Passage shown —
*** Begin section ***
Raisman, a three-time Olympic champion, urged USA Gymnastics to close the ranch in a Tuesday interview on ESPN.

“I hope USA Gymnastics listens because they haven’t listened to us so far,” she said. “I hope they listen, and I hope they don’t make any of the girls go back to the ranch. No one should have to go back there after, you know, so many of us were abused there.”

Simone Biles did not specifically name the Karolyi Ranch in her Monday statement, but Raisman said Tuesday that Biles was referring to that site.

“It is impossibly difficult to relive these experiences and it breaks my heart even more to think that as I work towards my dream of competing at Tokyo 2020, I will have to continually return to the same training facility where I was abused,” was posted on Biles’ social media.

Jamie Dantzscher, a 2000 Olympian, said Nassar was alone with her in her bed at the ranch.

“There was no one else sent with him,” she said on CBS last year. “The treatment was in the bed, in my bed that I slept on at the ranch.”

USA Gymnastics said in July 2016 that it reached an agreement with former national team coordinators Bela and Martha Karolyi to purchase the training facility the couple owned.

The national governing body backed out of the purchase in May “for a variety of reasons” but continued under its current lease agreement while exploring alternative locations for camps. It held national team camps there in September and November.

The Karolyis established the ranch in 1983 after defecting from Romania. It had been a national team training center since 2001.
*** End section ***
Record set —
*** Begin section ***
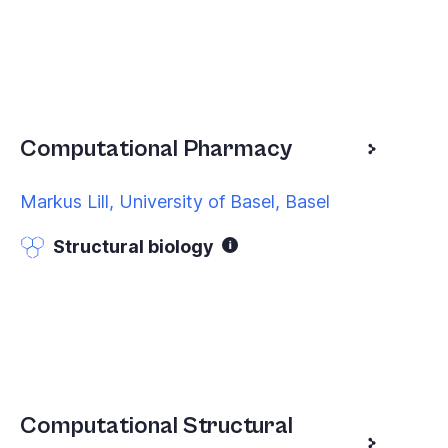
Computational Pharmacy
Markus Lill, University of Basel, Basel
Structural biology
Computational Structural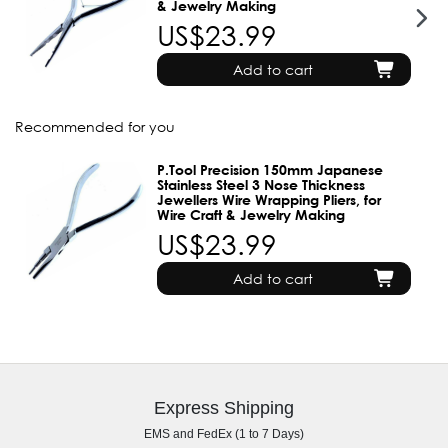
& Jewelry Making
US$23.99
Add to cart
Recommended for you
P.Tool Precision 150mm Japanese
Stainless Steel 3 Nose Thickness
Jewellers Wire Wrapping Pliers, for
Wire Craft & Jewelry Making
US$23.99
Add to cart
Express Shipping
EMS and FedEx (1 to 7 Days)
*** End section ***
What you need to do —
Quote the stretch from "USA Gymnastics said" through "center since 2001." in the passage about the Karolyi Ranch.

Answer to this problem —
USA Gymnastics said in July 2016 that it reached an agreement with former national team coordinators Bela and Martha Karolyi to purchase the training facility the couple owned.

The national governing body backed out of the purchase in May “for a variety of reasons” but continued under its current lease agreement while exploring alternative locations for camps. It held national team camps there in September and November.

The Karolyis established the ranch in 1983 after defecting from Romania. It had been a national team training center since 2001.